Original post: 5 August 2008
We often hear requests for contributions for a variety of charitable causes. Sometimes those causes use the phrase “for less than the price of a latte a day you can … (fill in the blank with the good deeds which the organization can do)”.
Well, you’d be surprised what Seattle’s government – with a little help from a lot of volunteers – can do with about one-fourth of one-cent a day.
City Council member Bruce Harrell and I proudly presided at significant event on July 30th – the awards ceremony for the City of Seattle’s 2008 technology matching funds.
This is a program which is fairly unique. Almost every City in the United States which has cable television collects a franchise fee from the cable provider. The Mayor and Seattle City Council decided to dedicate some of that franchise fee to this technology matching fund (TMF) program. The cost to a typical cable subscriber is about $1 per year. TMF helps non-profit and community organizations to use technology to improve their communities and to bring access to computers and the Internet to people who otherwise do not have them. The neat thing about the program is “matching”. Each group must at least match the dollar amount of the grant with their own funds or in-kind labor. They use the funds to purchase computers or video equipment or other technology. And then they teach young people or seniors or immigrants how to use the technology to improve their lives and their neighborhoods.

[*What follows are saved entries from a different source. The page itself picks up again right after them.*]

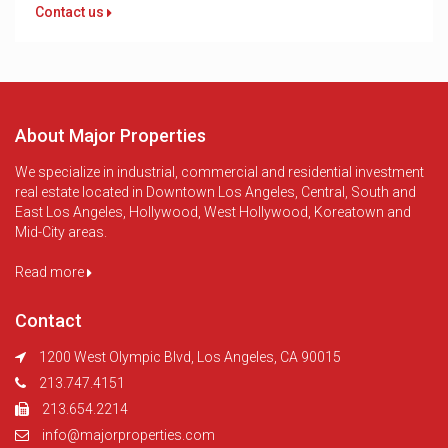
Contact us
About Major Properties
We specialize in industrial, commercial and residential investment
real estate located in Downtown Los Angeles, Central, South and
East Los Angeles, Hollywood, West Hollywood, Koreatown and
Mid-City areas.
Read more
Contact
1200 West Olympic Blvd, Los Angeles, CA 90015
213.747.4151
213.654.2214
info@majorproperties.com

Some of the organizations include Reel Grrls, which brings video production skills to teenage girls and the Seattle Hip-Hop Youth council which, similarly, is using video and audio equipment along with help from local artists to teach young people in the Central Area to create media and art.
Read more about the event here and read about all the grant recipients here.
And thank you, Seattle, for that third-of-a-cent a day, $1,500,000 over 10 years!